Work order – Please present every line of the entries below as a Markdown table with the columns "Row" and "Line", numbering each row and leaving out blank lines.

[Opening Provided entries section]

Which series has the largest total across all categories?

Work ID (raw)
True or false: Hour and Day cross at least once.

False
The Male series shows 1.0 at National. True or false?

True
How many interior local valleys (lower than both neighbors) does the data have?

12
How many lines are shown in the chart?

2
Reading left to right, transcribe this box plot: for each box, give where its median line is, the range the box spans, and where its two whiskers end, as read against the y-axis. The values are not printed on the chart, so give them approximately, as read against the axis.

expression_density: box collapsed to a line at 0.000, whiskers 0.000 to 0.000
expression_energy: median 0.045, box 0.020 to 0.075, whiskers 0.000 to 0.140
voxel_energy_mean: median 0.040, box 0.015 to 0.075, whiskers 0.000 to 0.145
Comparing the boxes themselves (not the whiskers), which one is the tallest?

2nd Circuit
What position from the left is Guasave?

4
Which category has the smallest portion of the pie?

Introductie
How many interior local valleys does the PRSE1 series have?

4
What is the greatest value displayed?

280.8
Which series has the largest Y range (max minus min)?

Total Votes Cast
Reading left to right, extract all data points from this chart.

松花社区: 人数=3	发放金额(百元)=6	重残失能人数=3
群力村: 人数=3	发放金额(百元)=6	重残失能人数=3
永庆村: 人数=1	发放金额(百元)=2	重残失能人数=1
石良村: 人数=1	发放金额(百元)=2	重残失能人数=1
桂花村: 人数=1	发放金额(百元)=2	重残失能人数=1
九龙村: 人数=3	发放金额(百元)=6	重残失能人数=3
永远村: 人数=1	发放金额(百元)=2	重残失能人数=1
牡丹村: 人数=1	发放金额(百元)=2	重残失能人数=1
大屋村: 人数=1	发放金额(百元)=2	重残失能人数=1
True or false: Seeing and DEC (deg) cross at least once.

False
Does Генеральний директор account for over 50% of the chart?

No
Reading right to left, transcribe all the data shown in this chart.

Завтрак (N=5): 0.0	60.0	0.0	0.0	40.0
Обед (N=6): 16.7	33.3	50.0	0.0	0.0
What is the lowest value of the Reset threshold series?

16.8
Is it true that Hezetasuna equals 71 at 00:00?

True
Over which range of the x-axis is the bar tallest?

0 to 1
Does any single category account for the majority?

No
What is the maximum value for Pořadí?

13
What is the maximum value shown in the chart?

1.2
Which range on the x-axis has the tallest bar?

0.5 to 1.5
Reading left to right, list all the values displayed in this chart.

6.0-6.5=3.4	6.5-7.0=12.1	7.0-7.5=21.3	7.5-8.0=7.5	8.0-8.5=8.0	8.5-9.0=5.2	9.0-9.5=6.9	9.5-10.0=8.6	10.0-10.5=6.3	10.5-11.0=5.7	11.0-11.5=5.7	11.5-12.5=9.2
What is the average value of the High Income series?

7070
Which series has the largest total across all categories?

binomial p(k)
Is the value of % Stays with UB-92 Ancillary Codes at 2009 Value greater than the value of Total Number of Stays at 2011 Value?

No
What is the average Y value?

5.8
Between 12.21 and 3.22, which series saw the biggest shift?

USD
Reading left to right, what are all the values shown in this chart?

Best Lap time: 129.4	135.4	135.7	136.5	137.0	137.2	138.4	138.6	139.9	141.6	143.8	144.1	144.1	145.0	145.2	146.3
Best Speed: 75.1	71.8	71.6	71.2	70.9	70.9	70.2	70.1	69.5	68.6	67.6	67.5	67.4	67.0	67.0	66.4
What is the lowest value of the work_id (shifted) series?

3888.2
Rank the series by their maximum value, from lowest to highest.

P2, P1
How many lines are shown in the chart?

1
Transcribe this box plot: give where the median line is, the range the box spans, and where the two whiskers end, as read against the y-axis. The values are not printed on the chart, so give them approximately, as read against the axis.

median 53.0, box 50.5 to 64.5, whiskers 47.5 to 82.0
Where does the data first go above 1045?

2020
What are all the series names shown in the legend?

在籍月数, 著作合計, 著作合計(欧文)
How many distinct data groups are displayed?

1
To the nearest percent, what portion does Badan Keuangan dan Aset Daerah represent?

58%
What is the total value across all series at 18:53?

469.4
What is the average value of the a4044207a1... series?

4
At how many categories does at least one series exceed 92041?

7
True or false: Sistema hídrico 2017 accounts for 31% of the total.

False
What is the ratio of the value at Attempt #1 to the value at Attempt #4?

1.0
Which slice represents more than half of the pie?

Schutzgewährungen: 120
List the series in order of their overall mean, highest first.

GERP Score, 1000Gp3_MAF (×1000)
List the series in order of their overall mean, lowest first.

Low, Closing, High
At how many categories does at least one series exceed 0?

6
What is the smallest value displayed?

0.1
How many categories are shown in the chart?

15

[Closing Provided entries section]

Task response –
| Row | Line |
|---|---|
| 1 | Which series has the largest total across all categories? |
| 2 | Work ID (raw) |
| 3 | True or false: Hour and Day cross at least once. |
| 4 | False |
| 5 | The Male series shows 1.0 at National. True or false? |
| 6 | True |
| 7 | How many interior local valleys (lower than both neighbors) does the data have? |
| 8 | 12 |
| 9 | How many lines are shown in the chart? |
| 10 | 2 |
| 11 | Reading left to right, transcribe this box plot: for each box, give where its median line is, the range the box spans, and where its two whiskers end, as read against the y-axis. The values are not printed on the chart, so give them approximately, as read against the axis. |
| 12 | expression_density: box collapsed to a line at 0.000, whiskers 0.000 to 0.000 |
| 13 | expression_energy: median 0.045, box 0.020 to 0.075, whiskers 0.000 to 0.140 |
| 14 | voxel_energy_mean: median 0.040, box 0.015 to 0.075, whiskers 0.000 to 0.145 |
| 15 | Comparing the boxes themselves (not the whiskers), which one is the tallest? |
| 16 | 2nd Circuit |
| 17 | What position from the left is Guasave? |
| 18 | 4 |
| 19 | Which category has the smallest portion of the pie? |
| 20 | Introductie |
| 21 | How many interior local valleys does the PRSE1 series have? |
| 22 | 4 |
| 23 | What is the greatest value displayed? |
| 24 | 280.8 |
| 25 | Which series has the largest Y range (max minus min)? |
| 26 | Total Votes Cast |
| 27 | Reading left to right, extract all data points from this chart. |
| 28 | 松花社区: 人数=3	发放金额(百元)=6	重残失能人数=3 |
| 29 | 群力村: 人数=3	发放金额(百元)=6	重残失能人数=3 |
| 30 | 永庆村: 人数=1	发放金额(百元)=2	重残失能人数=1 |
| 31 | 石良村: 人数=1	发放金额(百元)=2	重残失能人数=1 |
| 32 | 桂花村: 人数=1	发放金额(百元)=2	重残失能人数=1 |
| 33 | 九龙村: 人数=3	发放金额(百元)=6	重残失能人数=3 |
| 34 | 永远村: 人数=1	发放金额(百元)=2	重残失能人数=1 |
| 35 | 牡丹村: 人数=1	发放金额(百元)=2	重残失能人数=1 |
| 36 | 大屋村: 人数=1	发放金额(百元)=2	重残失能人数=1 |
| 37 | True or false: Seeing and DEC (deg) cross at least once. |
| 38 | False |
| 39 | Does Генеральний директор account for over 50% of the chart? |
| 40 | No |
| 41 | Reading right to left, transcribe all the data shown in this chart. |
| 42 | Завтрак (N=5): 0.0	60.0	0.0	0.0	40.0 |
| 43 | Обед (N=6): 16.7	33.3	50.0	0.0	0.0 |
| 44 | What is the lowest value of the Reset threshold series? |
| 45 | 16.8 |
| 46 | Is it true that Hezetasuna equals 71 at 00:00? |
| 47 | True |
| 48 | Over which range of the x-axis is the bar tallest? |
| 49 | 0 to 1 |
| 50 | Does any single category account for the majority? |
| 51 | No |
| 52 | What is the maximum value for Pořadí? |
| 53 | 13 |
| 54 | What is the maximum value shown in the chart? |
| 55 | 1.2 |
| 56 | Which range on the x-axis has the tallest bar? |
| 57 | 0.5 to 1.5 |
| 58 | Reading left to right, list all the values displayed in this chart. |
| 59 | 6.0-6.5=3.4	6.5-7.0=12.1	7.0-7.5=21.3	7.5-8.0=7.5	8.0-8.5=8.0	8.5-9.0=5.2	9.0-9.5=6.9	9.5-10.0=8.6	10.0-10.5=6.3	10.5-11.0=5.7	11.0-11.5=5.7	11.5-12.5=9.2 |
| 60 | What is the average value of the High Income series? |
| 61 | 7070 |
| 62 | Which series has the largest total across all categories? |
| 63 | binomial p(k) |
| 64 | Is the value of % Stays with UB-92 Ancillary Codes at 2009 Value greater than the value of Total Number of Stays at 2011 Value? |
| 65 | No |
| 66 | What is the average Y value? |
| 67 | 5.8 |
| 68 | Between 12.21 and 3.22, which series saw the biggest shift? |
| 69 | USD |
| 70 | Reading left to right, what are all the values shown in this chart? |
| 71 | Best Lap time: 129.4	135.4	135.7	136.5	137.0	137.2	138.4	138.6	139.9	141.6	143.8	144.1	144.1	145.0	145.2	146.3 |
| 72 | Best Speed: 75.1	71.8	71.6	71.2	70.9	70.9	70.2	70.1	69.5	68.6	67.6	67.5	67.4	67.0	67.0	66.4 |
| 73 | What is the lowest value of the work_id (shifted) series? |
| 74 | 3888.2 |
| 75 | Rank the series by their maximum value, from lowest to highest. |
| 76 | P2, P1 |
| 77 | How many lines are shown in the chart? |
| 78 | 1 |
| 79 | Transcribe this box plot: give where the median line is, the range the box spans, and where the two whiskers end, as read against the y-axis. The values are not printed on the chart, so give them approximately, as read against the axis. |
| 80 | median 53.0, box 50.5 to 64.5, whiskers 47.5 to 82.0 |
| 81 | Where does the data first go above 1045? |
| 82 | 2020 |
| 83 | What are all the series names shown in the legend? |
| 84 | 在籍月数, 著作合計, 著作合計(欧文) |
| 85 | How many distinct data groups are displayed? |
| 86 | 1 |
| 87 | To the nearest percent, what portion does Badan Keuangan dan Aset Daerah represent? |
| 88 | 58% |
| 89 | What is the total value across all series at 18:53? |
| 90 | 469.4 |
| 91 | What is the average value of the a4044207a1... series? |
| 92 | 4 |
| 93 | At how many categories does at least one series exceed 92041? |
| 94 | 7 |
| 95 | True or false: Sistema hídrico 2017 accounts for 31% of the total. |
| 96 | False |
| 97 | What is the ratio of the value at Attempt #1 to the value at Attempt #4? |
| 98 | 1.0 |
| 99 | Which slice represents more than half of the pie? |
| 100 | Schutzgewährungen: 120 |
| 101 | List the series in order of their overall mean, highest first. |
| 102 | GERP Score, 1000Gp3_MAF (×1000) |
| 103 | List the series in order of their overall mean, lowest first. |
| 104 | Low, Closing, High |
| 105 | At how many categories does at least one series exceed 0? |
| 106 | 6 |
| 107 | What is the smallest value displayed? |
| 108 | 0.1 |
| 109 | How many categories are shown in the chart? |
| 110 | 15 |